Indeed, Camus would advise us to take the slower path down the hill—though perhaps without the twirling. In fact, he argues that the period of descent can be for us an “hour of consciousness,” a moment for real reflection to consider what we have done and what we hope to do next.

It can enable us to exercise more agency in our lives, to own our fate, so that we can learn, in Camus’ words, to “live and create” even, he adds, “in the very midst of the desert.”

Of course, finding that time, that hour of consciousness, can be hard—especially with your generation. You are experts at working tirelessly and diligently to achieve your highest aspirations.

And that’s not just true of Hopkins students and alums! On average, full-time US employees are working more per week than they were just a few decades ago—even as productivity has more than doubled.

But even though it’s hard, I would urge you to be intentional about seizing those moments of space between the boulders. I know that it has been important in my life.

Years ago, I received similar advice from a dear mentor and friend just before I took the leap of becoming dean at the University of Toronto law school.
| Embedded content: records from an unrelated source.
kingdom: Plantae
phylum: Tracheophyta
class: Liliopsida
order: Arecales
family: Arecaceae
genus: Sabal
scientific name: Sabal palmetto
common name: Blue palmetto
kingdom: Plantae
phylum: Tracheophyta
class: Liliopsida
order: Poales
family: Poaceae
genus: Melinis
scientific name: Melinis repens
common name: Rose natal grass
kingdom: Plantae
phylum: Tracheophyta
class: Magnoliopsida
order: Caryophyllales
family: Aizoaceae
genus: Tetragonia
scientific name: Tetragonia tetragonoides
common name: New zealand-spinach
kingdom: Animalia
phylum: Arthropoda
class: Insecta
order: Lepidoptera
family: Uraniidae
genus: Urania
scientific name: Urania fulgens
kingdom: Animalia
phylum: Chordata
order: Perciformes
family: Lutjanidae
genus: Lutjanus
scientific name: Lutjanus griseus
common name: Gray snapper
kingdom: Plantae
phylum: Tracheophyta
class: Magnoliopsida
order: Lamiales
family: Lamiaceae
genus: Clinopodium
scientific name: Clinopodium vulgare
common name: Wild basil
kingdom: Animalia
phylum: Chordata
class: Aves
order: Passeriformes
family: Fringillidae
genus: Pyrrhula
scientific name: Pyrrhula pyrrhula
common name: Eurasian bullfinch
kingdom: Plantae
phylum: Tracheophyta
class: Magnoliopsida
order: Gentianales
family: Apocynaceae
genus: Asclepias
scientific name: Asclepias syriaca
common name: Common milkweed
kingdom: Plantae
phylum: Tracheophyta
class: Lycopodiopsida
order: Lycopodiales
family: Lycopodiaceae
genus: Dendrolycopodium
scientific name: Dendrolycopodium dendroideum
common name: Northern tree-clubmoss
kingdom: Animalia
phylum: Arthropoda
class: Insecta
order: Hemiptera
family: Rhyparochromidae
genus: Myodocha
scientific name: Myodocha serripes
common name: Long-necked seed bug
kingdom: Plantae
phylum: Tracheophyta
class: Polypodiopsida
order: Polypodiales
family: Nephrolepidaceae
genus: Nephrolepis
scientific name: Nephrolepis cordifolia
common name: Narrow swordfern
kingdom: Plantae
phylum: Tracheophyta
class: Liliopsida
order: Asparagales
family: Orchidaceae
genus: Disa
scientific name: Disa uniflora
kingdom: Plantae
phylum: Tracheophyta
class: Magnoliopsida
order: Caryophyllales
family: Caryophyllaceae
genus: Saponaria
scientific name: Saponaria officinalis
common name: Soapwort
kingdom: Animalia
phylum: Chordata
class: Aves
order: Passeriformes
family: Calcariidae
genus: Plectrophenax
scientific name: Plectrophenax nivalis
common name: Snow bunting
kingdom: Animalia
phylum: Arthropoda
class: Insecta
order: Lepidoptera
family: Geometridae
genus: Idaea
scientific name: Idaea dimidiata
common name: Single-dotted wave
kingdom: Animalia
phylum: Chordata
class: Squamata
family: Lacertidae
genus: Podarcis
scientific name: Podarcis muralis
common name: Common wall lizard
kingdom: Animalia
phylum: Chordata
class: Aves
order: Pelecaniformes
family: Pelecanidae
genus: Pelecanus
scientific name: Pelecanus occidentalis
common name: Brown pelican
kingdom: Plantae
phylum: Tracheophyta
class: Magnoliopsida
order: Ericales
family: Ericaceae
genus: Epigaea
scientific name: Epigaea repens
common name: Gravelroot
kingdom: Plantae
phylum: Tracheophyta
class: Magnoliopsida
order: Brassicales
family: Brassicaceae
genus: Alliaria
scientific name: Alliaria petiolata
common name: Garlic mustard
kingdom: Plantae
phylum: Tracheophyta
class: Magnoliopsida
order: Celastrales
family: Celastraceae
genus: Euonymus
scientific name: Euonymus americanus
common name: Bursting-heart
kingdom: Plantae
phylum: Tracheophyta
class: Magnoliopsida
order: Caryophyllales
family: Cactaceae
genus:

He knew what lay ahead for me because he’d been there. And he urged me to set aside several hours each week, no matter what, to simply read. The new to-do items—all those boulders—would still be there ready to be pushed. But the moments of reflection and rejuvenation, he insisted, were just as critical as putting shoulder to stone.

So, whether it’s meditation or Cross Fit, a book club or going on hikes with a new pet – as I’ve been doing with my pandemic puppy, Barney—please find those moments.

Whatever you decide to do, I know that giving yourself the time and space to embrace moments of reflection, those walks down the hill, will not only open you up to new ideas and possibilities but give you the fortitude and the desire to advance your goals, one step, one push at a time.

I am so excited for all you have already done and all that you will do in the years to come.

Thank you again for your extraordinary resilience and the incredible bonds you’ve formed with one another, and with your alma mater.

Congratulations again to the great (and historic) class of 2020! There is no other like you!